Hawaii’s birds are rapidly becoming extinct as a result of mosquitoes. The birds have migrated to higher elevations. But since climate change has resulted in mosquitoes now living at those same higher elevations, that alone is not a deterrent. At present, ten of sixteen native honeycreepers have already been declared extinct.
In a press release from Fish and Wildlife, they said, “Wolbachia is a bacterium that occurs naturally in 65% of insects that does not employ genetic engineering and does not involve or result in either mosquitoes or bacteria being genetically modified organisms.”
Other countries and U.S. states have used Wolbachia to suppress mosquito populations, including Australia, Mexico, Thailand, French Polynesia, California, and more.
CDC has advised doctors nationwide to consider the possibility of malaria.
This would be for any person who has unexplained symptoms consistent with the disease, without regard to travel internationally, especially if they have visited either Florida or Texas.
Infection by the microscopic Plasmodium organism can result in chills, fever, sweats, tiredness, vomiting, and headaches.

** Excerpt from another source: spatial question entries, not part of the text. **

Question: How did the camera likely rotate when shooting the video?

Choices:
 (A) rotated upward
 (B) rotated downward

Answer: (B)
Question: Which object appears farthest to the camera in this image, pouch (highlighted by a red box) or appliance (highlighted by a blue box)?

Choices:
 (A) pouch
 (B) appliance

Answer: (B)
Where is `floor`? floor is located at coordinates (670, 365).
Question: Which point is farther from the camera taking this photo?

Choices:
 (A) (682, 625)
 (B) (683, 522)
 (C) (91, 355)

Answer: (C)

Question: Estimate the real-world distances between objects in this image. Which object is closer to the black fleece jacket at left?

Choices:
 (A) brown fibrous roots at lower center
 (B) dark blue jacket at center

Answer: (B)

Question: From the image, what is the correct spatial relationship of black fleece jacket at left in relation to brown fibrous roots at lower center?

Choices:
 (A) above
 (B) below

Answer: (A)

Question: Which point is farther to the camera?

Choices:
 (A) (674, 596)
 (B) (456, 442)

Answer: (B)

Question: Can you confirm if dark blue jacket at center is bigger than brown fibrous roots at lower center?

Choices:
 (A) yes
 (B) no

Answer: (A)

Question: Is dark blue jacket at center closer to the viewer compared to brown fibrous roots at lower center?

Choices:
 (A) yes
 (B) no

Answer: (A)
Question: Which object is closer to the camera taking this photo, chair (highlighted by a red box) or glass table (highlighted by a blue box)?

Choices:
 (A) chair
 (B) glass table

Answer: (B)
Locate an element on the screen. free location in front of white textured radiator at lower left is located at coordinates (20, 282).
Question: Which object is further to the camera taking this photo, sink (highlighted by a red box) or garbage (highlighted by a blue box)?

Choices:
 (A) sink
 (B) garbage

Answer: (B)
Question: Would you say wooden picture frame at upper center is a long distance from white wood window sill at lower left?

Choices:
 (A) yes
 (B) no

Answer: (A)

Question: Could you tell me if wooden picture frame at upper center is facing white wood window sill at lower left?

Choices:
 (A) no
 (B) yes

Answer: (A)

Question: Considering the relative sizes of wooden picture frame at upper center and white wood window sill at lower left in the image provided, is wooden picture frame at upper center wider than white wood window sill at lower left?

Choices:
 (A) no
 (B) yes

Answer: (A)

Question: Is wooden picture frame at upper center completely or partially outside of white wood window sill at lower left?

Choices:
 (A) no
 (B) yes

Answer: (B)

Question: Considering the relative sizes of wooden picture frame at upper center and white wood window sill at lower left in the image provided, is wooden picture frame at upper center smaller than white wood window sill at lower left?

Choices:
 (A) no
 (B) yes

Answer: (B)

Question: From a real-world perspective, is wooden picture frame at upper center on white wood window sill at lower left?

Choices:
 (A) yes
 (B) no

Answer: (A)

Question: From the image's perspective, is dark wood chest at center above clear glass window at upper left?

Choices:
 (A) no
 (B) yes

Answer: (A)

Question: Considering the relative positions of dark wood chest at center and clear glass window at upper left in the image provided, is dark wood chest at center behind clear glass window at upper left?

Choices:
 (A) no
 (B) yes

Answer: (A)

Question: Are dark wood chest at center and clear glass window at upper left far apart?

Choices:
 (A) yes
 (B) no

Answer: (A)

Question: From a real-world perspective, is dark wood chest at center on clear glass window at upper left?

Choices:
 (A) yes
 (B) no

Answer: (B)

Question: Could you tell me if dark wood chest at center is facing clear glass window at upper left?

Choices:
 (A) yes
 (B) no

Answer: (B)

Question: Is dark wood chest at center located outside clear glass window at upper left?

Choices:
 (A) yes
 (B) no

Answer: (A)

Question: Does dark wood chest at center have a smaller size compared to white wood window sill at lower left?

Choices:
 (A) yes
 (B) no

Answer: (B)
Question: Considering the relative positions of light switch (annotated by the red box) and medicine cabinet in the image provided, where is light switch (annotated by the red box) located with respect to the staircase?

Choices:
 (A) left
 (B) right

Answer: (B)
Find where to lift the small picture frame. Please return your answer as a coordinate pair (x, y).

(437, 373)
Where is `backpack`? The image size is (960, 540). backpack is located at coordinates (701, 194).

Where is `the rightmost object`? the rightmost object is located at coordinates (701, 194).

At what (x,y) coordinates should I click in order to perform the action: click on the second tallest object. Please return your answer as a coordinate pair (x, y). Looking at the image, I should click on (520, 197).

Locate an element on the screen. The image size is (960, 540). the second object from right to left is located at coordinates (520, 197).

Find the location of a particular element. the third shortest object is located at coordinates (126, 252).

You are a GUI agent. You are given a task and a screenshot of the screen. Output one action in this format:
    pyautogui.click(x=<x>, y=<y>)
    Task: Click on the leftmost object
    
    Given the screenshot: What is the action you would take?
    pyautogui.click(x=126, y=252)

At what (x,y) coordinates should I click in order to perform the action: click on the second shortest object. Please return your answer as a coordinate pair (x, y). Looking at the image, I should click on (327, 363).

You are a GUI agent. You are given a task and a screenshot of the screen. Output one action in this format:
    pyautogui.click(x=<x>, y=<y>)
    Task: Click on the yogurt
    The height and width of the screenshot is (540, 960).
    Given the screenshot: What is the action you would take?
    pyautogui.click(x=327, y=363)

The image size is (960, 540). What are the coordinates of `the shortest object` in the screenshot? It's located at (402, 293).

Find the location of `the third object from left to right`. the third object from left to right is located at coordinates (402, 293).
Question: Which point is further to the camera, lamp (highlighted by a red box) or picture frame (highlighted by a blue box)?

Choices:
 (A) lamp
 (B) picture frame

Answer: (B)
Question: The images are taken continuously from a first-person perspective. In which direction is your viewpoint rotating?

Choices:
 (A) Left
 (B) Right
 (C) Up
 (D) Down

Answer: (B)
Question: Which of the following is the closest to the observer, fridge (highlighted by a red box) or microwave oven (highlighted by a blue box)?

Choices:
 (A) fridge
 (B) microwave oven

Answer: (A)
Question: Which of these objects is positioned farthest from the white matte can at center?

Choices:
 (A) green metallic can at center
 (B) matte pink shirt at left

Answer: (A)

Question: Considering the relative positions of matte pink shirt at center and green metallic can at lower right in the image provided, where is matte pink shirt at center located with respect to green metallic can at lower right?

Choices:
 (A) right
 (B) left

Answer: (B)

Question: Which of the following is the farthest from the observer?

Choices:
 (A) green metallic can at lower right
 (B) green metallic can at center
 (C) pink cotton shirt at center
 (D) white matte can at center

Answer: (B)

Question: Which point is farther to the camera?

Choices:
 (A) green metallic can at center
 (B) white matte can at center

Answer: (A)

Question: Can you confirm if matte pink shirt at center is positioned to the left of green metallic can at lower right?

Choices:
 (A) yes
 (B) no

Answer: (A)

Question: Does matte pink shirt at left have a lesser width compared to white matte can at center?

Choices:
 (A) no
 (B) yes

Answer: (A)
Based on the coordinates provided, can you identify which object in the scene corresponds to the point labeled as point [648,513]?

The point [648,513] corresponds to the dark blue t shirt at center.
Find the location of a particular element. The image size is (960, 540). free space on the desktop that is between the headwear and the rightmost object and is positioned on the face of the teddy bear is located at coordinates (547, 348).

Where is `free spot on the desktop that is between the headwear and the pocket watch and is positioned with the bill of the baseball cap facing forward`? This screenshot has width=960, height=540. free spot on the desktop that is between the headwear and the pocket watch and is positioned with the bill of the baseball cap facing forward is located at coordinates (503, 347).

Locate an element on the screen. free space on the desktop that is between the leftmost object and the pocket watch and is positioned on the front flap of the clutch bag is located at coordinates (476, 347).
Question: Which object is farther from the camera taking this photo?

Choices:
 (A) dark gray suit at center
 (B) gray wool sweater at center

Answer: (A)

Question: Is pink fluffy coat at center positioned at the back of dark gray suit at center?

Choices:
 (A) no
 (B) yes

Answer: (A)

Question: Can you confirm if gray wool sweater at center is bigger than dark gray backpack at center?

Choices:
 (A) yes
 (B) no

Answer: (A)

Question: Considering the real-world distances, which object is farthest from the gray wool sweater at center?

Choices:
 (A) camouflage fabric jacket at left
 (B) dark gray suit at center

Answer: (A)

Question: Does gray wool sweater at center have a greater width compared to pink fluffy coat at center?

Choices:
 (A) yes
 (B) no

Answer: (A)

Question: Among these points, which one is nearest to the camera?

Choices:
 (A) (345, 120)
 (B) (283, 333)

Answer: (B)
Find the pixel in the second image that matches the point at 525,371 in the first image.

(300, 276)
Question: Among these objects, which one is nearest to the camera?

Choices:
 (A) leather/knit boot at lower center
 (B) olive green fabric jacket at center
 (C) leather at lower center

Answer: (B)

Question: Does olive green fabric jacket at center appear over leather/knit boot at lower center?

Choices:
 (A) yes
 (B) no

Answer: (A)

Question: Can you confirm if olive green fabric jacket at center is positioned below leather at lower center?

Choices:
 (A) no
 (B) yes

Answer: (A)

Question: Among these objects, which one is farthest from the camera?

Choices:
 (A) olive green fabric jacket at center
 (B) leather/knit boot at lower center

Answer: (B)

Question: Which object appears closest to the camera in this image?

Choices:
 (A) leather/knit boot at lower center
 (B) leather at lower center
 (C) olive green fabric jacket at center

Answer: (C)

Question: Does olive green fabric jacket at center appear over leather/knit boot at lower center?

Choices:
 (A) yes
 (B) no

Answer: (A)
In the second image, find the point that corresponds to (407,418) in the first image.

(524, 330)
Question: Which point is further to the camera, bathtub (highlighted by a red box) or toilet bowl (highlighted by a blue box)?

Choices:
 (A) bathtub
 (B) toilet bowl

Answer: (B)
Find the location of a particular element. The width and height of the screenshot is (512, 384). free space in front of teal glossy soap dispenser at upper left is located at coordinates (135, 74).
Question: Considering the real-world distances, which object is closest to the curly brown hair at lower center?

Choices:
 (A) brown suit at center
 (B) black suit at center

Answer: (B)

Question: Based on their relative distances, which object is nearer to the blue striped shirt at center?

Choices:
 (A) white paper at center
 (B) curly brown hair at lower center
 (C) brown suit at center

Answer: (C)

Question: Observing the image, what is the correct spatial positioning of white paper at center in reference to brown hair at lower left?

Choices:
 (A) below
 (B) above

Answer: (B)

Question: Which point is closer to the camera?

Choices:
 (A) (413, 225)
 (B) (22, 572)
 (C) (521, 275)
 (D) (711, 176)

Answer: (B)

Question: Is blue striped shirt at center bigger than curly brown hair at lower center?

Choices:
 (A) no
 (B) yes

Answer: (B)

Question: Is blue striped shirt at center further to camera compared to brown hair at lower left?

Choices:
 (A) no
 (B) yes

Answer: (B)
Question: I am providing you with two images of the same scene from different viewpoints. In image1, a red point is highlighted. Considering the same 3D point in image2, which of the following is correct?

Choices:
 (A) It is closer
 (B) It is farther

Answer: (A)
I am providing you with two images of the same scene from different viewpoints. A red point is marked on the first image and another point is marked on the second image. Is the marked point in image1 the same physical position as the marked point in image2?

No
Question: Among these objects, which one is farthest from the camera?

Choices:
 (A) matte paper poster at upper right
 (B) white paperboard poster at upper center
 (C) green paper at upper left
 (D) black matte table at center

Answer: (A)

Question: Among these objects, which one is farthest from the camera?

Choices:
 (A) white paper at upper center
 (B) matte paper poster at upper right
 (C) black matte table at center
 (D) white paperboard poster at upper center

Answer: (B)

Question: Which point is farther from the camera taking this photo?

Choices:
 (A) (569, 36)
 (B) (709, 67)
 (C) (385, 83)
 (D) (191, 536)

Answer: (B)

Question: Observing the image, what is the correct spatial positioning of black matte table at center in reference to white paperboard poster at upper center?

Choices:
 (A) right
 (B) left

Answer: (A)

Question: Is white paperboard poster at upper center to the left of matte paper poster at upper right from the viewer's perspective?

In really bad cases, it can even cause jaundice, seizures, coma, or death. It is considered an emergency and is treated with drugs. In places where mosquito-born illness is prevalent, bug repellent and covering skin with clothes protect against mosquito bites to a large degree.
Malaria can generally only be contracted directly from a mosquito and is not considered contagious. Human-to-human transmission is extremely rare but has sometimes been passed through transfusion, organ transplantation, shared needles, or from mother to child. The insects, however, catch it from those infected people they bite, perpetuating the cycle.
While malaria is common in Africa, Asia, and Central/South America, it has been virtually unheard of in the US for the last 20 years. The risk of malaria is higher in areas where the mosquitos can live through most of the year, as is the case here in Hawaii. Thankfully, the Anopheles mosquito, which is necessary for its active transmission of malaria, has not been found in Hawaii.